My highest high came at the beginning of May, when I was finally allowed to sit up for the first time. To make this possible, I was fitted with a back brace that looked like a corset and was intended to provide support to compensate for my diminished muscle mass; I was told that the infection had eaten away 50 percent of the muscles in my lower back. The hole had begun to fill in with scar tissue, but there was still sterile packing that needed to be changed every couple of days. The day the doctor appeared in my room with the brace was one I had been anticipating for weeks. He slid the brace under me and cinched it up. Then, as I lay on my side with my legs extending over the edge of the bed, he rotated me into a sitting position. It was the first time I had been upright in three months. I was taking in all the sensations of being vertical when one of my favorite floor nurses walked by my room. I called out, “Hey, Adrienne, look at me!” and then I dissolved into tears, overwhelmed by happiness.
There was indeed much to be happy about; this outcome had been in
serious doubt. As it turned out, my doctor’s pronouncement that the spinal fusion had failed proved untrue. Instead, I was the beneficiary of a totally unexpected medical phenomenon: The massive infection in my back had produced increased calcification at the site of the fusion. Even though most of the bone chips had dispersed, a few had stayed put, and these had been enough to seed bone growth and create a solid fusion.

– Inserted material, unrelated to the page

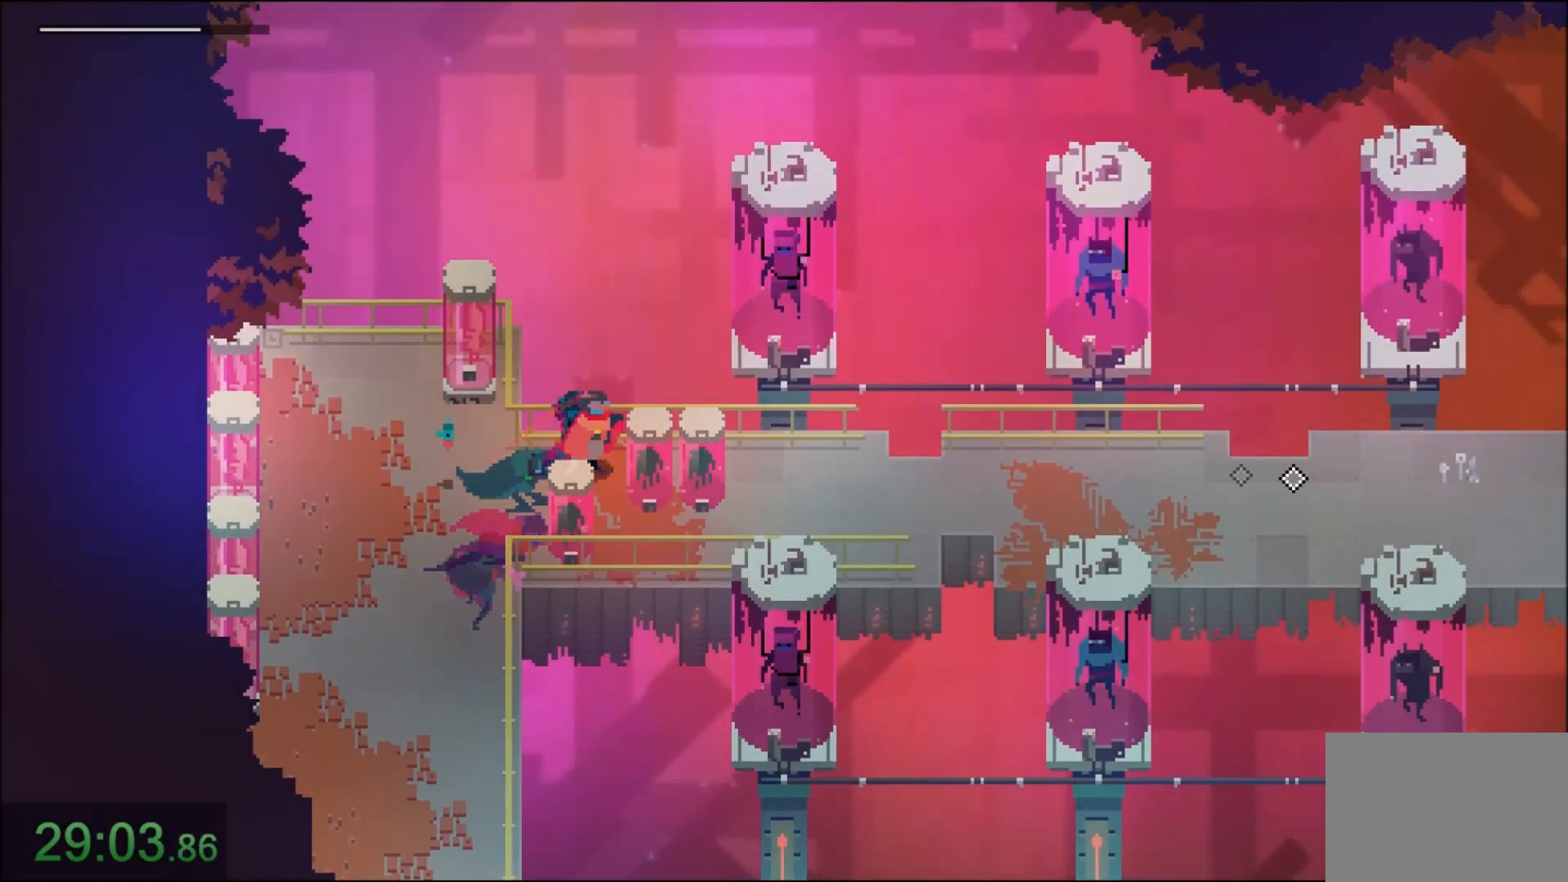
{"keys": ["d"], "mouse": [], "events": [[167, "mouse_left", "down"], [234, "s", "down"], [334, "mouse_left", "up"], [467, "s", "up"]]}
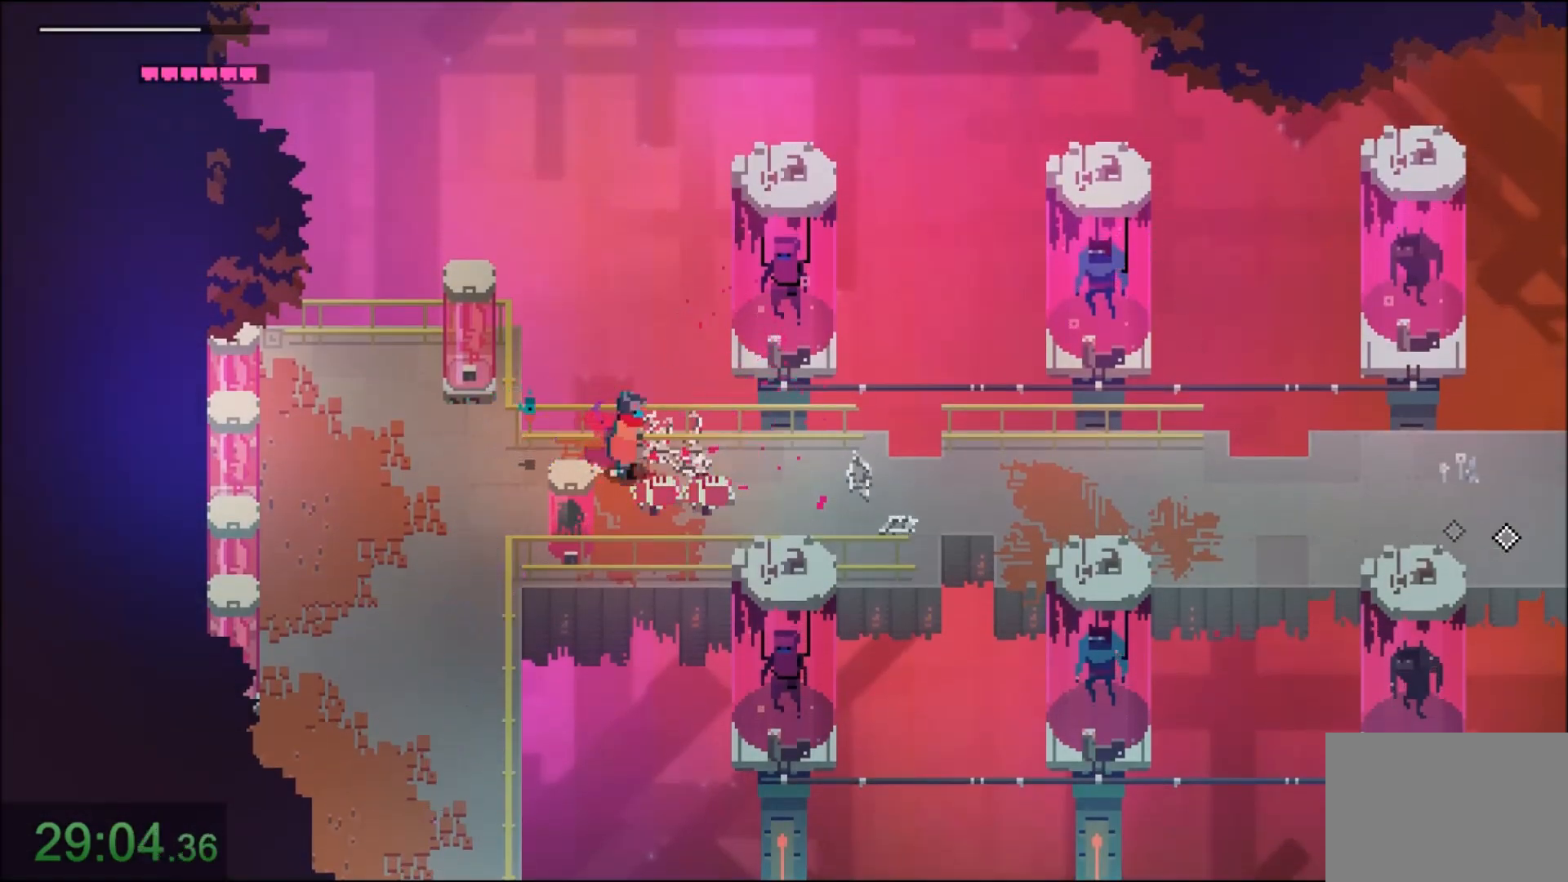
{"keys": ["d"], "mouse": ["right"], "events": [[101, "mouse_right", "down"], [267, "mouse_right", "up"], [401, "mouse_right", "down"]]}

It was the end of May when I was finally allowed to leave the hospital. My sight had greatly improved, and the car ride was a visual cornucopia. I’d entered the hospital at the beginning of February; the trees had been bare and there was snow on the ground. Now everything was green and lush. The leaves on the trees vibrated with color and life. I felt desperate to drink them in. The heavy lace curtain in my right eye had broken apart and turned into floaters, dark spots that drifted through my field of vision—a distraction, but not a hindrance. My left eye was also progressing. A lot more light came through, although more around the edges than in the center. Turning onto our tree-lined street and seeing our two-story white clapboard house, with a magnificent spray of bright red tulips lining the walkway, I felt humbly grateful and elated all at once. Even the sight of the stairs leading to the front door and the longer flight to my bedroom on the second floor was exhilarating. Getting up those stairs the first time was tough, but with each day it got easier, and I was highly motivated. After four months of captivity, I was desperate to be outside. Five days after returning home, I managed to walk to my old climbing tree by the edge of the pond and give it a pat.